Half an hour after the potion has gone down, the caffeine comes on smoothly. An hour later my stomach is making a few noises like a troubled engine, but I am wearing my new armor and I feel great. It’s as if the butter and coconut oil have dumbed down the jittery effect of the coffee and delivered a bigger, longer lasting (the fats slow the absorption of the caffeine) smack to my being. I make a few dynamic phone calls I had been putting off, answer emails I had been procrastinating on, and, by the time I go out on a 10km run at lunchtime, I am floating in a depersonalized way. I overtake other runners in the park without breaking sweat. I’m totally spaced out and suddenly drawn to bastardize American Psycho quotes—”There is an idea of me, some kind of abstraction, but there is no real me, only an entity, something illusory”—and though I can hide my cold gaze from the other runners, and they could sense our lifestyles are probably comparable, I’m the one drinking bulletproof coffee.’
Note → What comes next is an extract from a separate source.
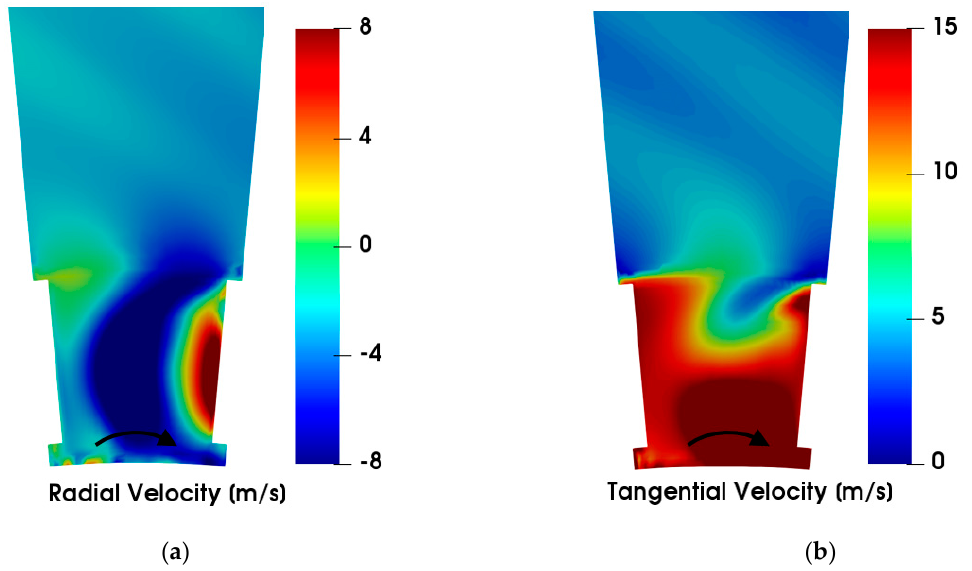
Figure 5. Contours of velocity in front of and between classifier blades at a classifier speed of 900 rpm and no solid load ( a ) radial component; ( b ) tangential component.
But after a storming run, I start to slip from my pedestal and teeter onto a cliff of tiredness. I also become aware of a bouncing bomb in my colon from a giant oil slick heading south. Just as I head to the sofa to watch TV, the titanic build up of butter plays out the Last Tango in Paris from the inside going out. My mind had been bulletproofed but my arse had not.
Caution how you proceed with this potent brew. Start with small doses. Bulletproof coffee isn’t for the faint of heart.